State v. Clapp, 67 Wn.App. 263, 274, 834 P.2d 1101 (1992), review denied, 121 Wn.2d 1020 (1993) ("When counsel does no more than argue facts in evidence and suggest reasonable inferences from that evidence, there is no misconduct.").
3. Cumulative error
Stone also appears to assert that the cumulative error doctrine requires reversal of his convictions. The cumulative error doctrine applies only when several trial errors occurred, none of which alone warrants reversal, but the combined errors effectively denied the defendant his right to a fair trial. State v. Hodges, 118 Wn.App. 668, 673–74, 77 P.3d 375 (2003). The doctrine does not apply where the errors are few and have little or no effect on the trial's outcome. State v. Weber, 159 Wn.2d 252, 279, 149 P.3d 646 (2006). Because the only discernible error in Stone's case occurred during sentencing and, therefore, did not affect the outcome of Stone's trial, the cumulative error doctrine does not apply.

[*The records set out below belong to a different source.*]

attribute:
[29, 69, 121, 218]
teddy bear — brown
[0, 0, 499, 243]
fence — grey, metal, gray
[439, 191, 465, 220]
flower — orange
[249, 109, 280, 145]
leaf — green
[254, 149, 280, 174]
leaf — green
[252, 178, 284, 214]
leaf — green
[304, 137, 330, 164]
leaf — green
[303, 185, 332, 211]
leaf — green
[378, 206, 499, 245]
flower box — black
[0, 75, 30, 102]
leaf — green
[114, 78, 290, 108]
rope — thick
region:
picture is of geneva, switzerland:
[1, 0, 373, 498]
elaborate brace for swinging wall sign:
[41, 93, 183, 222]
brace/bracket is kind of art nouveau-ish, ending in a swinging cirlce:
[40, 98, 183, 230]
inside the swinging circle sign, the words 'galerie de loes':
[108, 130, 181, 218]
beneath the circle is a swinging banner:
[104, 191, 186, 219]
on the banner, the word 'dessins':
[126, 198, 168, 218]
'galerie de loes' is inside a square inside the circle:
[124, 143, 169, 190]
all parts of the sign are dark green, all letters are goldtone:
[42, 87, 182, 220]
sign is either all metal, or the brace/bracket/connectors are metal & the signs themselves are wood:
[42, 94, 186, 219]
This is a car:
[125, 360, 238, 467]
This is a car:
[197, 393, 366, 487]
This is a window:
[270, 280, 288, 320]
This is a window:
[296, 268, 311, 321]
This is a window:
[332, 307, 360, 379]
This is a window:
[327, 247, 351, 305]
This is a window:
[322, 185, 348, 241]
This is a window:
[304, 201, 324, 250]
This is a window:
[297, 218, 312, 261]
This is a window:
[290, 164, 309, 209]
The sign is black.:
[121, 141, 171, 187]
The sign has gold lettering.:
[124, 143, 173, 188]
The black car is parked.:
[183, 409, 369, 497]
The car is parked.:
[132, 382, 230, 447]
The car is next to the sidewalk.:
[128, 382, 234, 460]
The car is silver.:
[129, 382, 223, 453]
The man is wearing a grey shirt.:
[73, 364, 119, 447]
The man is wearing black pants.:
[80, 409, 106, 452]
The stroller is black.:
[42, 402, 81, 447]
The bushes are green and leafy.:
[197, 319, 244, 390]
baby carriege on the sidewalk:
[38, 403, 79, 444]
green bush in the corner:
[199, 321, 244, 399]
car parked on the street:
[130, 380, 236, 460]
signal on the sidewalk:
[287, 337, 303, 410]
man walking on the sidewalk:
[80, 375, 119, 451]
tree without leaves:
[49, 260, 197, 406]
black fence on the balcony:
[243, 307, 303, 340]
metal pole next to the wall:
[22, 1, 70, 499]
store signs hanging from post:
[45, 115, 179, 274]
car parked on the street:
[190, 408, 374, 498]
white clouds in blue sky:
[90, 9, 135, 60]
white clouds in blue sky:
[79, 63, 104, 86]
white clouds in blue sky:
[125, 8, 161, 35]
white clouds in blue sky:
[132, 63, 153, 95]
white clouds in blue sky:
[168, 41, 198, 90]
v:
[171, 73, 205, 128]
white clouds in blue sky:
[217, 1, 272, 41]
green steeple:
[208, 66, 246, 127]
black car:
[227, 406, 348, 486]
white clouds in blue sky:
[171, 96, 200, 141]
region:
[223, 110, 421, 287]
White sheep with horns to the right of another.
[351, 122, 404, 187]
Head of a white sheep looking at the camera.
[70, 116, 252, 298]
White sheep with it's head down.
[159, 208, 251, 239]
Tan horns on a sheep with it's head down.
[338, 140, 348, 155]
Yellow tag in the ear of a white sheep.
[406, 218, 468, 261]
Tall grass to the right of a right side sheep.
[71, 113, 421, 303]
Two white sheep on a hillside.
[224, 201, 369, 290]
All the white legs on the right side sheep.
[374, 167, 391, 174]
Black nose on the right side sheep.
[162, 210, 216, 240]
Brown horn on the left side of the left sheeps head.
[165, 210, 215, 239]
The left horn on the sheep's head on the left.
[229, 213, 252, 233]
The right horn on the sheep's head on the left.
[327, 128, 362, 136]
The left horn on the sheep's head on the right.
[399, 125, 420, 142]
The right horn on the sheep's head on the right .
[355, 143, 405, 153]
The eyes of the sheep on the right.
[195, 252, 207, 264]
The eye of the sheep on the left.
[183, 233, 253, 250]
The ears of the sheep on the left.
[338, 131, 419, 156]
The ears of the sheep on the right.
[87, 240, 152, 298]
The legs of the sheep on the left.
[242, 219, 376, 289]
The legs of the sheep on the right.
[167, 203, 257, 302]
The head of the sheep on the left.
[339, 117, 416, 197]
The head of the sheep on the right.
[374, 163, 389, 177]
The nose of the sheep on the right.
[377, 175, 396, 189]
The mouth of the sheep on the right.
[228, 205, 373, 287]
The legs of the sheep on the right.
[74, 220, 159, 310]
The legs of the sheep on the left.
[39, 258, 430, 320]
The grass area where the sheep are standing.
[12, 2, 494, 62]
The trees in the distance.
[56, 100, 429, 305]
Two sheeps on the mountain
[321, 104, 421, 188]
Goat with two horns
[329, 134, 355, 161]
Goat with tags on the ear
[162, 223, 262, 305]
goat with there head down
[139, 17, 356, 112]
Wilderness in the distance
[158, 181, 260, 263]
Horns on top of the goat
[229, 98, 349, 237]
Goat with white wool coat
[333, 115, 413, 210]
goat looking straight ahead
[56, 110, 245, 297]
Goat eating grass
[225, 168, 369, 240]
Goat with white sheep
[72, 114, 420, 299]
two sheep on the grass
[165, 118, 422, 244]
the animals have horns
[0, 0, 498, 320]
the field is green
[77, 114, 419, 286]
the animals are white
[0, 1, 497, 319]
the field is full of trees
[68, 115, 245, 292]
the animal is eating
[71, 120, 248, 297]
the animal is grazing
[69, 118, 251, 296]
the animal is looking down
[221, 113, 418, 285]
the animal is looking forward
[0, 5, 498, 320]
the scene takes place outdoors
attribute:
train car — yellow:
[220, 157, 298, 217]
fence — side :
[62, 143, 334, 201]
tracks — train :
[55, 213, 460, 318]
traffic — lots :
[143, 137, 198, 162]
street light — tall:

We affirm Penland's and Stone's convictions and their school-bus-stop sentence enhancements for their unlawful manufacturing a controlled substance convictions. We reverse their school-bus-stop sentence enhancements and their unlawful possession of pseudoephedrine and/or ephedrine with intent to manufacture methamphetamine convictions and remand for resentencing on these two counts.
A majority of the panel having determined that this opinion will not be printed in the Washington Appellate Reports, but will be filed for public record in accordance with RCW 2.06.040, it is so ordered.
We concur: Worswick, C.J. Van Deren, J.